Book review: Acts of Vanishing by Fredrik T Olsson

Monday, September 11, 2017 Permalink

This was not the book I was expecting it to be. The backcover blurb talks about a girl (who we know will soon die) attempting to get a message to her father.

I’d just finished a book about a missing girl and was envisaging a serial killer or psychopath kidnapping kids. Instead the daughter in question is 20yrs old and this book is more of a thriller featuring government agencies, cryptologists and political dealings. So… not what I was expecting, but not necessarily an unwelcome read.

Book review: Acts of Vanishing by Fredrik T OlssonActs of Vanishing
by Fredrik T. Olsson
on August 29th 2017
Source: Hachette Australia
Genres: Thriller / Suspense
ISBN: 9780751553345
Pages: 384

It was ten past four on the afternoon of the third of December. Everything was darkness and ink, and the snow falling turned to water.

Through it ran Sara Sandberg, the girl who was about to die, and somewhere in the cold, lead-grey hell that was Stockholm was a man who called himself her father.

In her rucksack, she had a warning for him.

Now whether he would receive it or not was all down to her.

I’ve mentioned in the past I went through a spy / espionage reading stage in the 1990s and devoured everything I could by John Le Carre, Robert Ludlam, Len Deighton and David Morrell. Indeed I think I still have a dozen or more Morrells and Ludlams on my shelves.
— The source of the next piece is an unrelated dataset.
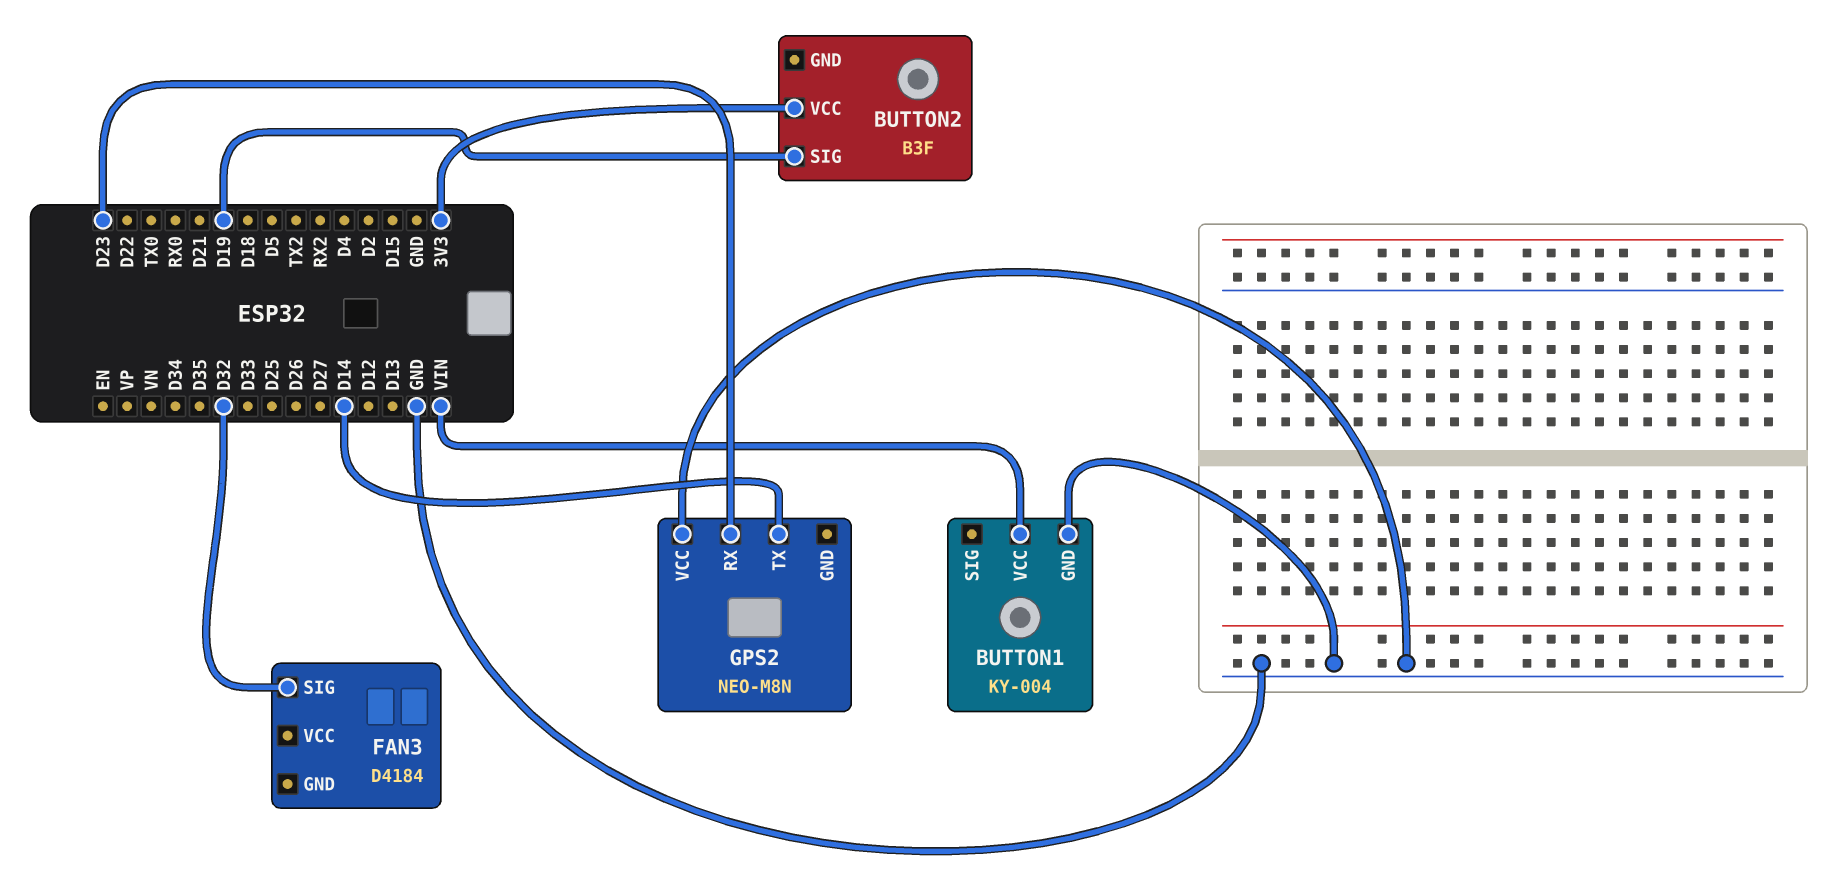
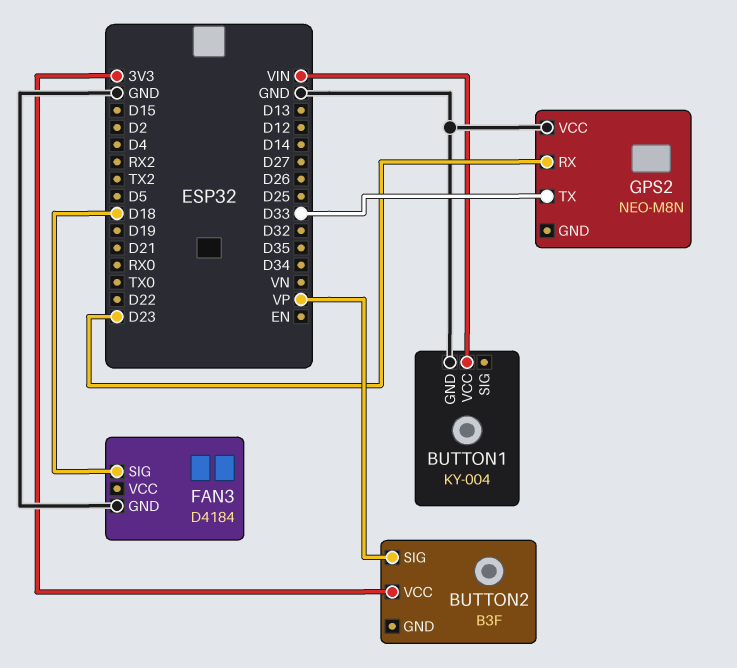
BUTTON2 pin SIG: D19 -> VP
FAN3 pin GND: none -> GND
FAN3 pin SIG: D32 -> D18
GPS2 pin TX: D14 -> D33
So… I’m not necessarily a stranger to books about government conspiracies, terror threats and the like. For some reason I’ve not been at all interested in books (TV shows or movies) about the Middle East. Perhaps it’s because I’m still back in my childhood days of the ‘Cold War’ when Russia was to be feared and the Middle East and Korea weren’t even really on our radar.

What’s particularly interesting about this book though is that it touches on potential ways in which civilisation will descend into chaos and – possibly – end.

And – though I don’t read science / dystopian fiction I watch a heap of apocalyptic TV shows (The 100, Falling Skies, Continuum, Firefly, Wayward Pines and Revolution). In Revolution in particular it’s not necessarily nuclear war or alien invaders that end the world. It’s ‘us’ we kinda do it to ourselves. And I must admit it’s kinda baffling that we don’t see more attacks by terrorists or just-bad-people on our support services. God forbid I’m not trying to encourage them, but a few keystrokes by talented hackers and we could be without electricity and communication and well… I can only imagine what comes next.

And then of course there’s Elon Musk’s theory, that we’ll fall prey to artificial intelligence a-la The Terminator. Which I guess will also be our own doing. Kinda….

So… missing daughters aside, this book (set in Sweden, a little in Poland and Britain) actually kicks off with an epic blackout which sends Stockholm into darkness. And ensuing chaos. It’s brief, but perhaps a sign of things to come.

The book’s main players are William Sandberg (an encryption expert who worked in some secret service before going off the rails and losing his job) and his ex-wife Christina, a newspaper editor. Added into the mix are UK and Swedish intelligence agents, politicians and their advisers, a conspiracy theorist as well as neurobiologists and computer hackers.

The plot offers a few twists and turns early on. I have to admit I wasn’t HUGELY engaged with our main characters so wasn’t going to be shocked by any evil lurking beneath the surface, but it’s obvious they’re keeping secrets.

I actually found the story pretty addictive. For the most part. It’s a dense read. Very detailed and took me a loooong time to get through it. And elements were a tad confusing. I lost track of who was who on the British side of things. And wasn’t exactly sure who (or what) was responsible for the several deaths that occur in the book. We learn the detail of some, but not all. (Sara’s for example.)

I’m offering a huge spoiler here but I was a big fan of the TV show Person of Interest, and though this doesn’t really go down that road, there are familiar elements and again there’s a sense that we (humankind) need to give some thought to the long-term consequences of our ideas and actions. Cos…

Life occurs where the prerequisites exist. p 299

Acts of Vanishing by Fredrik T Olsson was published in Australia by Hachette and is now available.

I received a copy of this book from the publisher for review purposes.